Like the cords worn by the Templars, "each Masonic Blue Lodge initiation requires the use of a cord, or rather a 'cabletow'."
"We believe that the current content of the three degrees of Craft Freemasonry was already present in just two degrees prior to Schaw's reorganization that inserted an extra level of speculative masonry in between Entered Apprentice and Master Mason (which was originally known as the Master's Part). This new degree was introduced and designated the Fellow Craft, derived we think from the fact that these masons were not workers in stone but workers in the 'fellow craft' of speculative masonry. We are now sure that this degree was a development of the Mark Mason degree (and not the other way around as most Masons believe)."
The "Scottish operative lodges began in the seventeenth century to admit non-operative members as accepted or gentleman masons and that by the early eighteenth century in some lodges the accepted or gentleman masons had gained the ascendancy: those lodges became, in turn speculative lodges, whilst others continued their purely operative nature. The speculative lodges eventually combined to form the Grand Lodge of Scotland in 1736."
"The 'craft' of Freemasonry was one of the more extraordinary manifestations of the Age of Reason, typical of its time not only because it stood for rationalism, deism, and benevolence, but also because of the ambiguity which turned one side of its affairs from rationality to mystery. It was in one way an emanation of that most British of institutions, the club. It took shape during the first three decades of the eighteenth century, and reflected the tolerance and the confidence of Hanoverian England. Its ideology, founded on the metaphors of the architecture of the universe and the building of the Temple, was deist and non-confessional. The Freemason obliged himself to submit to the civil power, whose benevolent nature was assumed; this optimism was typical of British Whig self-assurance. The Mason asserted a non-clerical ethos, and a middlebrow and commonsensical attitude to life. He claimed to be instructed and enlightened, but he did not set up to be learned; this distinguished his society from those of the contemporary 'academies'."
"Toward the end of the 1730s, there were lodges in Belgium, Russia, Italy, Germany, and Switzerland. But it seemed to have a special appeal in France, partly because of the rage then current there for all things British. In 1735, there five Masonic lodges in Paris; by 1742, the number was twenty-two. Some forty-five years later, on the eve of the French Revolution, there were perhaps 100,000 Masons in France."

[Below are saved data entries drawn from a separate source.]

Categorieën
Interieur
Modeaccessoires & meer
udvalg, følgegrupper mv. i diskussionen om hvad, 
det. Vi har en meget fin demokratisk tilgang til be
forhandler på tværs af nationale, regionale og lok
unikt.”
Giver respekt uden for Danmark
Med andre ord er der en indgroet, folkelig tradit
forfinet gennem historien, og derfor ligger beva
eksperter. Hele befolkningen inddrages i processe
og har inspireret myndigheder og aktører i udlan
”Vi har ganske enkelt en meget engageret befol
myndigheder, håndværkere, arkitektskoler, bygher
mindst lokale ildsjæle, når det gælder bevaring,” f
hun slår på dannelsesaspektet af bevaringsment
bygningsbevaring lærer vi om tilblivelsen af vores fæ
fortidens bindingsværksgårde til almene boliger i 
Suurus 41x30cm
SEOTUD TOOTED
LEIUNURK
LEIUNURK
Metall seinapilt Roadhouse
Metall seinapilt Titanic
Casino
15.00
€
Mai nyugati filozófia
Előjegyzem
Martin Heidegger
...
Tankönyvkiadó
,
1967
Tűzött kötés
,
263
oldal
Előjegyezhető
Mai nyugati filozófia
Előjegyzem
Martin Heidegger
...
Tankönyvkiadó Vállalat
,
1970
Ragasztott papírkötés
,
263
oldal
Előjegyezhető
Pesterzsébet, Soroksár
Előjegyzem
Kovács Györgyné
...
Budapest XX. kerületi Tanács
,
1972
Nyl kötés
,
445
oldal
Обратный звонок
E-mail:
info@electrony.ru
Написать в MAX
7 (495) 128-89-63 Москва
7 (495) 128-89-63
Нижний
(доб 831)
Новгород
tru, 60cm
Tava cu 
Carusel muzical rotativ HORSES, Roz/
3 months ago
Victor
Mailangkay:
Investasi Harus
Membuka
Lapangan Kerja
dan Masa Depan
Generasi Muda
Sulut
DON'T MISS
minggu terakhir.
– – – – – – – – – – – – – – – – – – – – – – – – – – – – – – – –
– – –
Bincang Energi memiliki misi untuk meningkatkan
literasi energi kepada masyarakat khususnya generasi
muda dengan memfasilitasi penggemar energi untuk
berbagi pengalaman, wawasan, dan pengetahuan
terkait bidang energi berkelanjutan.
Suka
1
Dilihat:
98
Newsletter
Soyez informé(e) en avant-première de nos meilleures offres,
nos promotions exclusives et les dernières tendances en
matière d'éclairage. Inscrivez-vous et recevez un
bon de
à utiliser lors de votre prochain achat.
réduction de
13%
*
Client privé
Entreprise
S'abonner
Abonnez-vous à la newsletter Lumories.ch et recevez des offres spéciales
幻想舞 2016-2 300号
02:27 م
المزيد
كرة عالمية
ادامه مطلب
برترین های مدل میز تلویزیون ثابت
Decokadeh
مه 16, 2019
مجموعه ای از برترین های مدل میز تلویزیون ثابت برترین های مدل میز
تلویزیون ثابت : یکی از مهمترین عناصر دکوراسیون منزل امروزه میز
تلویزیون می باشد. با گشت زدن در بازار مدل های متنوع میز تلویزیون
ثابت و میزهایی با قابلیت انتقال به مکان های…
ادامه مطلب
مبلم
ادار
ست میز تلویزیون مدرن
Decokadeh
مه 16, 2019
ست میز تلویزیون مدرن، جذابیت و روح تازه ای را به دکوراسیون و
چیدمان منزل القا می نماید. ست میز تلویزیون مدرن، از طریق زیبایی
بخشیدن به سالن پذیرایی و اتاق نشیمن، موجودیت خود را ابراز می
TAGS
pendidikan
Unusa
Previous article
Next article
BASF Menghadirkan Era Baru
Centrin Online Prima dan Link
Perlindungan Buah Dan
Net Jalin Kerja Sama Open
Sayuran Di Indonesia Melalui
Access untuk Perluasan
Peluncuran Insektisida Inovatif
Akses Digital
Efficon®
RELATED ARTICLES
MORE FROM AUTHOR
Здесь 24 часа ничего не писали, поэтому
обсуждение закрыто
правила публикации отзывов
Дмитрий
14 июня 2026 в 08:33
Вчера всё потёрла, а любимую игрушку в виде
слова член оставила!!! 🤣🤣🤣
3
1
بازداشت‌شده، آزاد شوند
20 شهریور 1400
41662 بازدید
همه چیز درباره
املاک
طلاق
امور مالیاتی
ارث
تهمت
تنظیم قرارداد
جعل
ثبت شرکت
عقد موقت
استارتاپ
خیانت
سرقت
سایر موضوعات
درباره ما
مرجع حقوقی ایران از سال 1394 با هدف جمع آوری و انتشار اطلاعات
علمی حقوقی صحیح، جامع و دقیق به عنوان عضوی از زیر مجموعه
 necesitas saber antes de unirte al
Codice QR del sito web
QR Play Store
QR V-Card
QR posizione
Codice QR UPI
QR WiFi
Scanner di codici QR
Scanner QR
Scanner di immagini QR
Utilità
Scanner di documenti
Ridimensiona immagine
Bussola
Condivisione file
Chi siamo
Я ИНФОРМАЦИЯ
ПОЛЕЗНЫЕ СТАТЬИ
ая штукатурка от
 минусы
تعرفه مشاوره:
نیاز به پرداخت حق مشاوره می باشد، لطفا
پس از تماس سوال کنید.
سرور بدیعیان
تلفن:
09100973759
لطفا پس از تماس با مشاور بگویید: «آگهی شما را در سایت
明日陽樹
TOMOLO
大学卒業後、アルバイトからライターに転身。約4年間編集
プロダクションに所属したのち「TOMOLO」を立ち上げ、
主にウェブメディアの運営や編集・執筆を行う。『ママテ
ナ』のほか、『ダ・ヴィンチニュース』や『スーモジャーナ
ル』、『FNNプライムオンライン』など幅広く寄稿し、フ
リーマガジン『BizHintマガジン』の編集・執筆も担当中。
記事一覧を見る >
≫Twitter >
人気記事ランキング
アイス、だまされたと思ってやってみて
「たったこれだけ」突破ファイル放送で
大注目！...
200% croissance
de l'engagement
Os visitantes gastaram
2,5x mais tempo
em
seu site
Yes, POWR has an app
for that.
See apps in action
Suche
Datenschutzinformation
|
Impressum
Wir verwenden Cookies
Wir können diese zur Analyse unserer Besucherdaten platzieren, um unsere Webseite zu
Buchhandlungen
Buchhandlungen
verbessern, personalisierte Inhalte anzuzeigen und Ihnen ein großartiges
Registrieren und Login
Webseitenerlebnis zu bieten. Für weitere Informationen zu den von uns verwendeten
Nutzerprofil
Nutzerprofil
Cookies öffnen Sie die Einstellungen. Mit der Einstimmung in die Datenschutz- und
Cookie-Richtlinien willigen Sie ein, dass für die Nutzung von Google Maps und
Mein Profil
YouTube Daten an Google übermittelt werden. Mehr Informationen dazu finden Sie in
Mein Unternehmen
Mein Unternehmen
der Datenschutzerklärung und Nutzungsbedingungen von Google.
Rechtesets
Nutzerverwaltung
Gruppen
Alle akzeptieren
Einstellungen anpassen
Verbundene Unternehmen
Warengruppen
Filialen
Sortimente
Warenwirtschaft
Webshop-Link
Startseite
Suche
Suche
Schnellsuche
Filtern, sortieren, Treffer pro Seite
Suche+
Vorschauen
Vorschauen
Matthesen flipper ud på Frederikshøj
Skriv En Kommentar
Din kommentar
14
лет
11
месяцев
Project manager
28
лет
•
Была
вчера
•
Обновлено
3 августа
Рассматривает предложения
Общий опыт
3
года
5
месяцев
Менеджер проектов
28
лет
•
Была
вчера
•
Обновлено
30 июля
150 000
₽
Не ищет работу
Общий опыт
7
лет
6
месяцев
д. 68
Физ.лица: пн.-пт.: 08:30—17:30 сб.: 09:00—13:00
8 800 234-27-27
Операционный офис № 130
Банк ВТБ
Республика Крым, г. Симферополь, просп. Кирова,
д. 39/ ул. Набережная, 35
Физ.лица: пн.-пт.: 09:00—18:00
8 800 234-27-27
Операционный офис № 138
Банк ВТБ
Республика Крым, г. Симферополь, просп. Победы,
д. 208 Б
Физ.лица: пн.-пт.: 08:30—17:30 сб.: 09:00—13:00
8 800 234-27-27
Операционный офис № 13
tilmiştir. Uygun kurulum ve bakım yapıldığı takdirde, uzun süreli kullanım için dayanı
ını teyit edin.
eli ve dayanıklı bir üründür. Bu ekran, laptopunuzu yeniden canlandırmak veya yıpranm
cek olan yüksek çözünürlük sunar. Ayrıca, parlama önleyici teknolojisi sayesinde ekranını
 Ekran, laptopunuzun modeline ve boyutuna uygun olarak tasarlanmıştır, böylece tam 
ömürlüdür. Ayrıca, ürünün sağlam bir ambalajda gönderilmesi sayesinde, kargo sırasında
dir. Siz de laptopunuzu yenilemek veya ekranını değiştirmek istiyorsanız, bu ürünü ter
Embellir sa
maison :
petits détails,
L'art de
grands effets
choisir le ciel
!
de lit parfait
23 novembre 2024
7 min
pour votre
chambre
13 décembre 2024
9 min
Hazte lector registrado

"By 1730 when the Roman Catholic Duke of Norfolk was installed (prior to the first papal condemnation of Freemasonry in 1738), there had been nine Grand Masters, six of them nobles. The first royal Grand Master was the Duke of Cumberland, younger son of George II, who was installed in 1782, with an Acting Grand Master, the Earl of Effingham as his proxy. In 1787 both the Prince of Wales (the future George IV) and his brother William (the future William IV) were initiated. The patronage by the Royal Family of the new secret society was thenceforth assured. Queen Elizabeth II is the present Grand Patroness."